A et égard, le président du CCPA a appelé tous les candidats à l’élection présidentielle de février prochain à prendre des engagements devant les producteurs, pour assurer qu’ils injecteront suffisamment de ressources financières dans le secteur de l’agriculture.
‘’Nous devons aujourd’hui aller au-delà des subventions de semences, d’engrais, etc. et appliquer une bonne politique agricole qui met fin au crédit de campagne et permet au monde rural de souffler, de mieux s’épanouir’’, a-t-il affirmé.
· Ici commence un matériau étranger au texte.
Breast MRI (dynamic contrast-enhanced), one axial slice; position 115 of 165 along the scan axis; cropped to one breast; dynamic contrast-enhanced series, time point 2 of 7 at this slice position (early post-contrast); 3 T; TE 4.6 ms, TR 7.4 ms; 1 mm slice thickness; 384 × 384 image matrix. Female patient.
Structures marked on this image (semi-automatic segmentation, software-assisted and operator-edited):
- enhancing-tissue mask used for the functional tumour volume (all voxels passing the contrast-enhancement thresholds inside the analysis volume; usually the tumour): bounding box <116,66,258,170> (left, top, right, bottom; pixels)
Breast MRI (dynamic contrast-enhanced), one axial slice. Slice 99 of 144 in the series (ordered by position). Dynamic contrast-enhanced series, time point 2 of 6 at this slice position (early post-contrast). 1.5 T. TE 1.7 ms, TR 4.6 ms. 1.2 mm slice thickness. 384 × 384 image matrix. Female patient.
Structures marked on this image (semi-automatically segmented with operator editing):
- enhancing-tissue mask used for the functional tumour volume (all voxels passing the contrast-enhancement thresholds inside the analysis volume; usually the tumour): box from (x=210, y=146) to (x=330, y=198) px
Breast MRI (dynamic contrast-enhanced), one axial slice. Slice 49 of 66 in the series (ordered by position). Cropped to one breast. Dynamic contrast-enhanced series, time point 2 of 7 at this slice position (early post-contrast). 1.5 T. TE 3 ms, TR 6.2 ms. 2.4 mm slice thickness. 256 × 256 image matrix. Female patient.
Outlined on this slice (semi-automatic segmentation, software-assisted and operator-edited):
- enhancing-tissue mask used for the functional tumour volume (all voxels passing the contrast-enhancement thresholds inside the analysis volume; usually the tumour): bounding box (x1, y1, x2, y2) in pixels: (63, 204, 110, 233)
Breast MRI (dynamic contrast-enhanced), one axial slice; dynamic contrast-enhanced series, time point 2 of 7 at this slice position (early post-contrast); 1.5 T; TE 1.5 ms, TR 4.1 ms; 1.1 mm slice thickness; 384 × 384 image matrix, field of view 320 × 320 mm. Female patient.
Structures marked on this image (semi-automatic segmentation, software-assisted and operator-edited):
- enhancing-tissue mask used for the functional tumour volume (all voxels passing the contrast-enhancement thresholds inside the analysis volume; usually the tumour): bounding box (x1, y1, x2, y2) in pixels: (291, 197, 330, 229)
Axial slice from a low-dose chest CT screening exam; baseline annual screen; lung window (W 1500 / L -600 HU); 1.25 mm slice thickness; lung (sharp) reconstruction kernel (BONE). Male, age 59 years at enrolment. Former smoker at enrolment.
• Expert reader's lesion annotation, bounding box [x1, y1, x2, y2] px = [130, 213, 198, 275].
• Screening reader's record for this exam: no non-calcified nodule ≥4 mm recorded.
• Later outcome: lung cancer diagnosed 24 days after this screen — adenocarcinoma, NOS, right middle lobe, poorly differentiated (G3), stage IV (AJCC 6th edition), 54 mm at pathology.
‘’La faiblesse de la part réservée à l’agriculture dans le budget national est effective, vos revendications sont légitimes et nous allons les transmettre aux autorités de l’Etat qui apprécieront’’, a pour sa part souligné la secrétaire général du ministère de l’Agriculture, Maïmouna Lo Guèye.
Pour faire face aux changements climatiques qui perturbent l’hivernage et peuvent avoir des effets négatifs sur la sécurité alimentaire recherchée avec des greniers qui se vident plus vite que prévu, Mme Guèye souligne que l’Etat a défini une politique de maîtrise de l’eau pour la relance de l’agriculture.
Un projet de goutte-à-goutte financé par des partenaires italiens et israéliens à hauteur de 30 millions d’euros sera bientôt lancé avec un important volet horticole pour aider les paysans des régions centre (Diourbel, Louga, Kaolack, Kaffrine, Fatick et Thiès) à pouvoir cultiver pendant la saison sèche, a indiqué Mme Guèye.
Le développement de l’horticulture est d’autant plus important que le Sénégal qui a réussi l’année dernière à exporter 52 000 tonnes de fruits et légumes, projette d’en vendre 75 000 tonnes en 2015, a souligné la secrétaire générale du ministère de l’agriculture.